What to do with injured wild animals
Now we are getting out and about a bit more, we may come across more wildlife. But what is the best thing to do if you see wildlife that is sick or injured? If you are unfortunate enough to come across injured wildlife please ensure to follow these important guidelines from the National RSPCA below.
If you find an injured wild animal, watch it first to see how badly hurt it is. Then if possible take it to a nearby vet or wildlife rehabilitator (call first to make sure they can take and treat the animal).
It’s often faster to take an animal to a vet or wildlife rehabilitator yourself the nearest RSPCA officer may be out of the area attending other calls.
If you’re unable to transport the animal and cannot find a wildlife rehabilitator who is able to help, contact the National RSPCA about an animal in distress. If possible, contain the animal before calling.

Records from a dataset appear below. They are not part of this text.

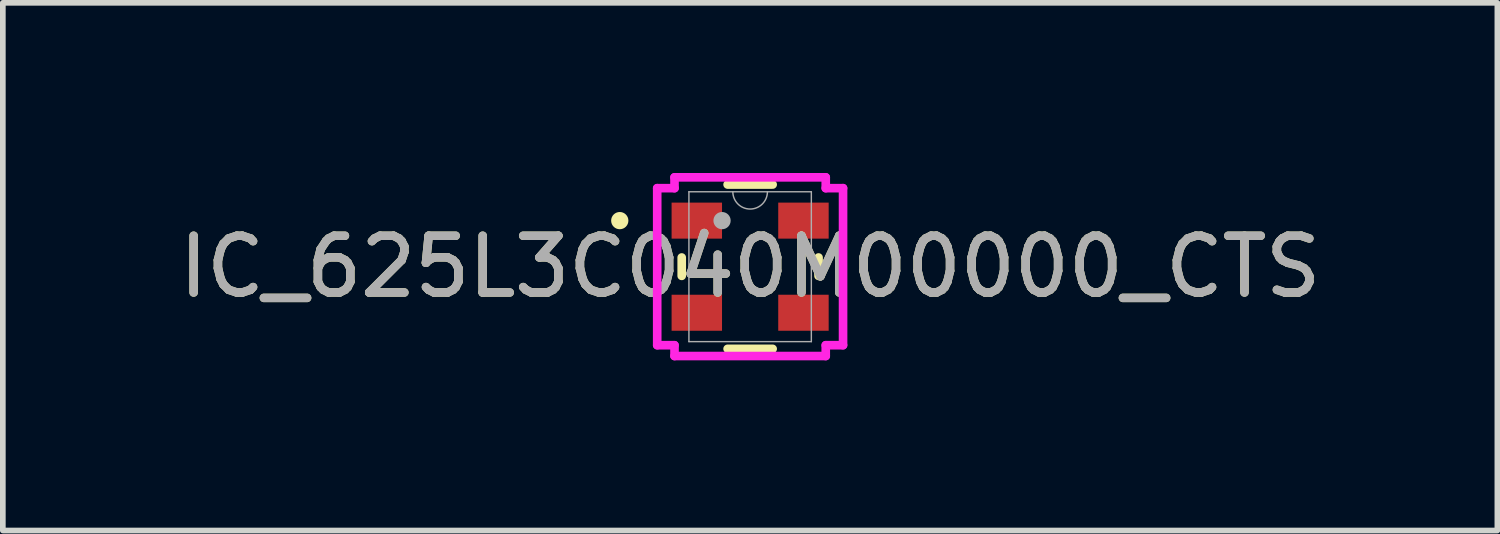
<source format=kicad_pcb>
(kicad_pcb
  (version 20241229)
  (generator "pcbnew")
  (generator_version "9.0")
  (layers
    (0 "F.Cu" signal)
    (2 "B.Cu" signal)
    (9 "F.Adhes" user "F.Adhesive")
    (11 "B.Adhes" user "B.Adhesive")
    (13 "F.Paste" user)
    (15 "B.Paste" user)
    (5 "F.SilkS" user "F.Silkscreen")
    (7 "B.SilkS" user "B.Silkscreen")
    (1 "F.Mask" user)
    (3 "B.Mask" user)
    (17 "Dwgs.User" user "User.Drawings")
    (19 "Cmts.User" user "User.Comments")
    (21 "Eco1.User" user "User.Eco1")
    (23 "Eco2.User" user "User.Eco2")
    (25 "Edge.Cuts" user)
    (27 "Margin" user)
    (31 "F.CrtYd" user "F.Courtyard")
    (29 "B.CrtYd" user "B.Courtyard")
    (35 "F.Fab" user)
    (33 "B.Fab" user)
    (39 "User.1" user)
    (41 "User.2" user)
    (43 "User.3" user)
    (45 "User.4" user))
  (footprint "IC_625L3C040M00000_CTS"
    (layer "F.Cu")
    (at 10.173 1.651)
    (property "Reference" "IC_625L3C040M00000_CTS" (at 0 0 0) (unlocked yes) (layer "F.SilkS") (effects (font (size 1 1) (thickness 0.15))))
    (attr smd)
    (fp_line (start -1.206 -0.162) (end -1.206 0.162) (stroke (width 0.152) (type solid)) (layer "F.SilkS"))
    (fp_line (start -0.397 1.448) (end 0.397 1.448) (stroke (width 0.152) (type solid)) (layer "F.SilkS"))
    (fp_line (start 0.397 -1.448) (end -0.397 -1.448) (stroke (width 0.152) (type solid)) (layer "F.SilkS"))
    (fp_line (start 1.206 0.162) (end 1.206 -0.162) (stroke (width 0.152) (type solid)) (layer "F.SilkS"))
    (fp_circle (center -2.298 -0.812) (end -2.222 -0.812) (stroke (width 0.152) (type solid)) (fill no) (layer "F.SilkS"))
    (fp_line (start -1.638 -1.384) (end -1.333 -1.384) (stroke (width 0.152) (type solid)) (layer "F.CrtYd"))
    (fp_line (start -1.638 1.384) (end -1.638 -1.384) (stroke (width 0.152) (type solid)) (layer "F.CrtYd"))
    (fp_line (start -1.638 1.384) (end -1.333 1.384) (stroke (width 0.152) (type solid)) (layer "F.CrtYd"))
    (fp_line (start -1.333 -1.575) (end 1.333 -1.575) (stroke (width 0.152) (type solid)) (layer "F.CrtYd"))
    (fp_line (start -1.333 -1.384) (end -1.333 -1.575) (stroke (width 0.152) (type solid)) (layer "F.CrtYd"))
    (fp_line (start -1.333 1.575) (end -1.333 1.384) (stroke (width 0.152) (type solid)) (layer "F.CrtYd"))
    (fp_line (start 1.333 -1.575) (end 1.333 -1.384) (stroke (width 0.152) (type solid)) (layer "F.CrtYd"))
    (fp_line (start 1.333 1.384) (end 1.333 1.575) (stroke (width 0.152) (type solid)) (layer "F.CrtYd"))
    (fp_line (start 1.333 1.575) (end -1.333 1.575) (stroke (width 0.152) (type solid)) (layer "F.CrtYd"))
    (fp_line (start 1.638 -1.384) (end 1.333 -1.384) (stroke (width 0.152) (type solid)) (layer "F.CrtYd"))
    (fp_line (start 1.638 -1.384) (end 1.638 1.384) (stroke (width 0.152) (type solid)) (layer "F.CrtYd"))
    (fp_line (start 1.638 1.384) (end 1.333 1.384) (stroke (width 0.152) (type solid)) (layer "F.CrtYd"))
    (fp_line (start -1.079 -1.321) (end -1.079 1.321) (stroke (width 0.025) (type solid)) (layer "F.Fab"))
    (fp_line (start -1.079 1.321) (end 1.079 1.321) (stroke (width 0.025) (type solid)) (layer "F.Fab"))
    (fp_line (start 1.079 -1.321) (end -1.079 -1.321) (stroke (width 0.025) (type solid)) (layer "F.Fab"))
    (fp_line (start 1.079 1.321) (end 1.079 -1.321) (stroke (width 0.025) (type solid)) (layer "F.Fab"))
    (fp_arc (start 0.3048 -1.3208) (mid 0 -1.016) (end -0.3048 -1.3208) (stroke (width 0.0254) (type solid)) (layer "F.Fab"))
    (fp_circle (center -0.495 -0.812) (end -0.495 -0.812) (stroke (width 0.152) (type solid)) (fill no) (layer "F.Fab"))
    (fp_text user "${REFERENCE}" (at 0 0 0) (unlocked yes) (layer "F.Fab") (effects (font (size 1 1) (thickness 0.15))))
    (pad "1" smd rect (at -0.94 -0.812) (size 0.889 0.635) (layers "F.Cu" "F.Mask" "F.Paste"))
    (pad "2" smd rect (at -0.94 0.812) (size 0.889 0.635) (layers "F.Cu" "F.Mask" "F.Paste"))
    (pad "3" smd rect (at 0.94 0.812) (size 0.889 0.635) (layers "F.Cu" "F.Mask" "F.Paste"))
    (pad "4" smd rect (at 0.94 -0.812) (size 0.889 0.635) (layers "F.Cu" "F.Mask" "F.Paste")))
  (gr_rect
    (start -3 -3)
    (end 23.345 6.302)
    (stroke (width 0.1) (type default))
    (fill no)
    (layer "Edge.Cuts")))
</source>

Be careful when approaching wild animals, they can scratch and bite when frightened, particularly if they’re injured. If in doubt, keep a safe distance and call the National RSPCA on 0300 1234 999.
Who to call for certain animals
The following animals can’t be handled or transported by the public:
- an injured deer
- wild boar
- bird of prey (including owls)
If you see one, keep a safe distance and call the National RSPCA on 0300 1234 999.
Kestrel (bird of prey)
Found a whale, dolphin or porpoise
If you find a whale, dolphin or porpoise on a beach call the National RSPCA or the BDMLR (British Divers Marine Rescue) immediately. Keep a safe distance and don’t touch the animal.
Animals in traps
Never try to free an animal from a snare or trap – you risk hurting yourself and the animal and it could be an offence if the animal was legally caught. Stay back to avoid stressing the animal and call the National RSPCA with the location.
Found a dead bird
If you see a dead bird, please report it to the Garden Wildlife Health Project.
Garden Wildlife Health has produced fact sheets on diseases affecting British birds such as Trichomonosis, Avian pox and Salmonellosis.
If you need to handle an injured animal
Only lift a wild animal if you’re sure that you can do so without risk to yourself or others. Make sure you also keep the animal away from your face. Wear gloves when handling all wild animals, especially oiled wildlife – pollutants like oil can be hazardous. Wash your hands thoroughly after handling an animal as well. Take care in dangerous locations, such as a busy road. Watch from a distance first to see whether the animal is still alive, call for help if you can’t reach it safely.
Found a sick or injured grey squirrel
How you should help
If they’re trapped, for example in your house or caught in a bird feeder, the law still permits freeing the animal and releasing where found. For animals with only minor injuries, it’s best to leave them in the wild.
If you find an injured or sick squirrel contact your local vet. This is usually the quickest way to get help the RSPCA officers may be out attending other calls. If they’re unavailable, please contact National and they will do their best to help.
Be careful handling squirrels
Squirrels have sharp teeth and can be extremely fast, therefore caution should be taken in attempting to confine a squirrel. If you’re advised to confine an injured or sick squirrel, this should be done wearing suitable thick gloves, and by quickly placing the squirrel into a secure metal or plastic pet carrier with ventilation holes, lined with a towel or newspaper.
Capture and boxing injured wildlife
If it’s safe to catch and handle the animal, then, wearing suitable gloves, quickly place it into a secure cardboard box with ventilation holes, lined with a towel or newspaper.
Keep the animal quiet and take it to a vet (call first to make sure they can take and treat the animal), one of the RSPCA wildlife centres or your local wildlife rehabilitator, (but note not all have been inspected by the National RSPCA). If you are unable to transport the animal, call National on 0300 1234 999.